- _Metin Parçası_:
+++++

Samsun’a çıkışla birlikte başlayan günler Mustafa Kemal için
olduğu gibi, annesi ve kardeşi için de sıkıntılı, sancılı günler olacaktır. Bu
arada oğlu Mustafa Kemal’in “öldüğü” asılsız haberini duyan ve zaten hasta olan
Zübeyde Hanım, iyice hastalanır, kısmen felç olur. Zübeyde Hanım için bu
sıkıntılı günlerde sevindirici bir olay gerçekleşir. Kızı Makbule, askerlikten
ayrılarak ticarete atılan Mustafa Mecdi Bey’le evlenir. Zübeyde Hanım, tekrar
Akaretler’deki eve döner, kızı ve damadı ile burada yaşamaya devam
ederler.

+++++

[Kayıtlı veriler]
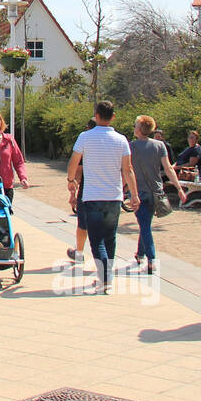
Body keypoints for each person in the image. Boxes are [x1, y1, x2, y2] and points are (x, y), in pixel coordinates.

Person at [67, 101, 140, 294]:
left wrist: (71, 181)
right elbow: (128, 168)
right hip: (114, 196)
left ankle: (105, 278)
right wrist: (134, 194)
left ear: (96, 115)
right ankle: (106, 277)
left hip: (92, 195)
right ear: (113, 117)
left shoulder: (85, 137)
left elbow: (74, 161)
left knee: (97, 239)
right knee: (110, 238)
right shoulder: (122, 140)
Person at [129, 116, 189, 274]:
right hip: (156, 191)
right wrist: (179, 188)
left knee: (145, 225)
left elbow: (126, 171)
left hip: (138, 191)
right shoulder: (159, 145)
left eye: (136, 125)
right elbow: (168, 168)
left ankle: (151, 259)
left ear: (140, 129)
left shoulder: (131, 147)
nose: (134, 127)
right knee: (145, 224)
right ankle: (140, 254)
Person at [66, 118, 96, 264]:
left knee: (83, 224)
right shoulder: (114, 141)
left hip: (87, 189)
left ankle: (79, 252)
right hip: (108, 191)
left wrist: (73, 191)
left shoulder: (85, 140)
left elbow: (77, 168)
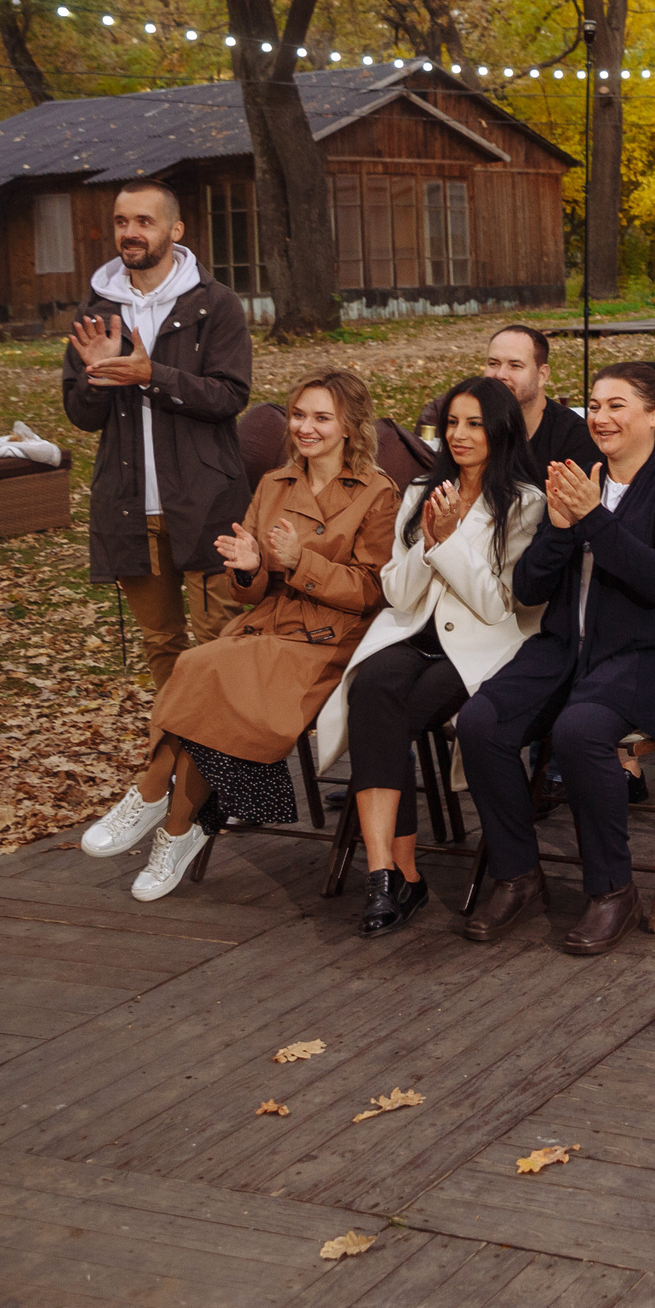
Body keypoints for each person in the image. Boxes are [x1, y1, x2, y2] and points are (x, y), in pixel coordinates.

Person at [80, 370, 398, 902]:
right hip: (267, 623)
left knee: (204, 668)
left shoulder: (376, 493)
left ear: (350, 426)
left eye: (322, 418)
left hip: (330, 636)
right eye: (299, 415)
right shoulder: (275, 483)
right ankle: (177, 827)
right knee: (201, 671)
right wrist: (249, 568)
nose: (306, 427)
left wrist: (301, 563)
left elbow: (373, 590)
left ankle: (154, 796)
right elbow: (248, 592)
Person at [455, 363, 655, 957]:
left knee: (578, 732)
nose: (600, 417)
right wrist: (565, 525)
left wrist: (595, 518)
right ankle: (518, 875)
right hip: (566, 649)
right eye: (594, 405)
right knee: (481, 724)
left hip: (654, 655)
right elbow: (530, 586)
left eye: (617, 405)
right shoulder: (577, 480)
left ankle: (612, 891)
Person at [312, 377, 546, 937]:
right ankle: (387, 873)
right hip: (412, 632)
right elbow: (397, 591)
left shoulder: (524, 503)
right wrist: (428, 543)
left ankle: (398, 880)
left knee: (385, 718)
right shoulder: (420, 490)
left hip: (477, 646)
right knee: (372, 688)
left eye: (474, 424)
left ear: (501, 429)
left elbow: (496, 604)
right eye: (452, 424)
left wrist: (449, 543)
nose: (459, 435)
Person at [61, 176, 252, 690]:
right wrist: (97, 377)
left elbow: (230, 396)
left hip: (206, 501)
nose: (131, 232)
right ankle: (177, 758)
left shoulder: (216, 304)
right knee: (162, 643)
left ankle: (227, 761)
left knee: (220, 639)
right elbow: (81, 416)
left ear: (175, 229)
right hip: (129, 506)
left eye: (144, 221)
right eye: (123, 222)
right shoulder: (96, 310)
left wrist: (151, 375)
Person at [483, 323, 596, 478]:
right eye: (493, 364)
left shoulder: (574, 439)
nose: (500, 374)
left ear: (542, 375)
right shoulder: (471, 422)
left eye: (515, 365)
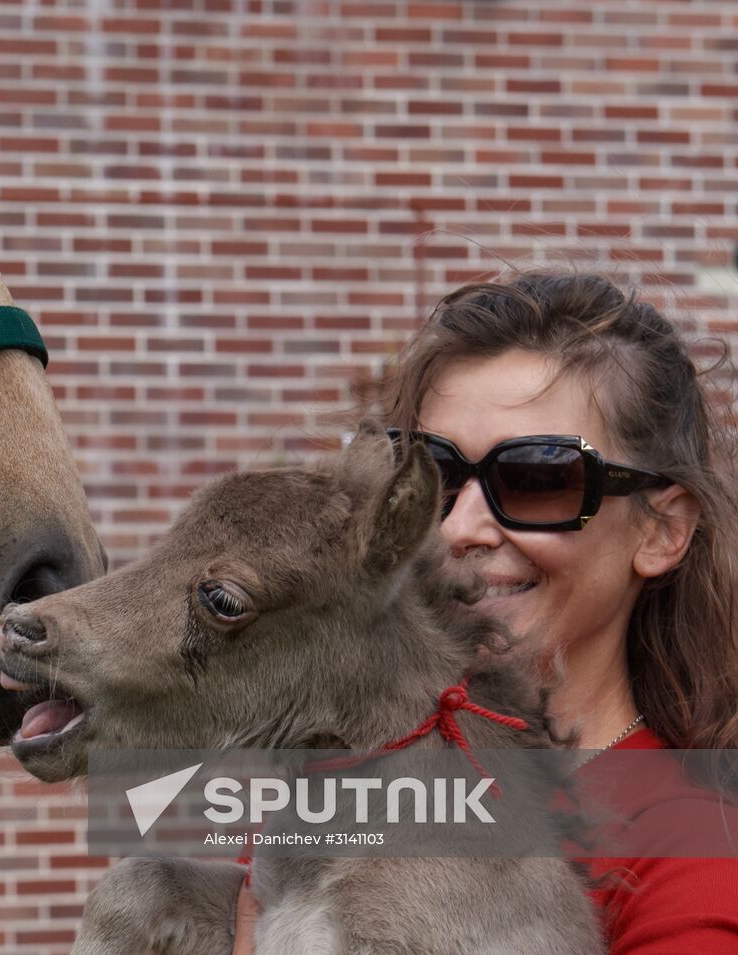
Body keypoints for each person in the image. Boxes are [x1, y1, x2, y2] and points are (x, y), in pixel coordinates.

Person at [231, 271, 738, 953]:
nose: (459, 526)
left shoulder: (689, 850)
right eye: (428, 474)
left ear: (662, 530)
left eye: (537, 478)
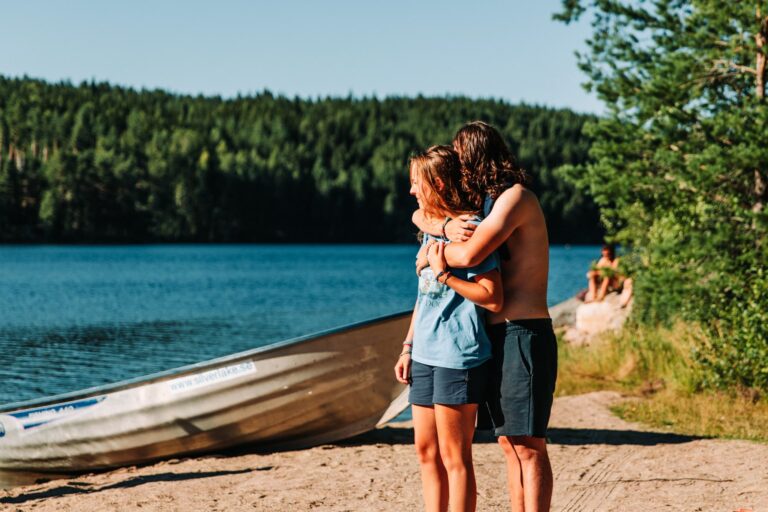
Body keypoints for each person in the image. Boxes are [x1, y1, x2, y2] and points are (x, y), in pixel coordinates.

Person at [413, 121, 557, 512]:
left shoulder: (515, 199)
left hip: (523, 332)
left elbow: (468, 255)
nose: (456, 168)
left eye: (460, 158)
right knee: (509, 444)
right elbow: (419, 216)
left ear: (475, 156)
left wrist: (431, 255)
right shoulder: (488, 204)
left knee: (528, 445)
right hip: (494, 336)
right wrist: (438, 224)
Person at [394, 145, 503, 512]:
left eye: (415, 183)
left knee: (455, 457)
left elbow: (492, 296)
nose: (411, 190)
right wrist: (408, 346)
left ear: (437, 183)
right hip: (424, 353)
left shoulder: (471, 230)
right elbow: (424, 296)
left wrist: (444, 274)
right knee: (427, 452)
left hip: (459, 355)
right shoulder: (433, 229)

+++++

- _Alıştırmada İstenenler_:
1. Zübeyde Hanım hakkındaki metne göre kızı Makbule kiminle evlenmiştir?
2. Zübeyde Hanım hakkındaki metni kaldığı yerden sürdürünüz.

- _Cevaplar Aşağıdadır_:
1. Askerlikten ayrılarak ticarete atılan Mustafa Mecdi Bey'le.

2.
Bu acılı, sıkıntılı ama umut dolu günler Milli Mücadele boyunca
sürecektir. Zübeyde Hanım’ın hastalığı gün geçtikçe artıyordu. Annesinin kuşatma
altındaki İstanbul’da kalması Mustafa Kemal’i üzüyor, annesine ateş hattındayken
bile mektuplar yazıyordu. Arkadaşları Zübeyde Hanım’a yardım ediyor, bütün
isteklerini yerine getiriyorlardı. Zübeyde Hanım’ın, ölmeden oğlunu görme isteği
ile oğlunun da bir an önce annesine kavuşma özlemi çektiği, karşılıklı
gönderilen telgraflarda görülmektedir.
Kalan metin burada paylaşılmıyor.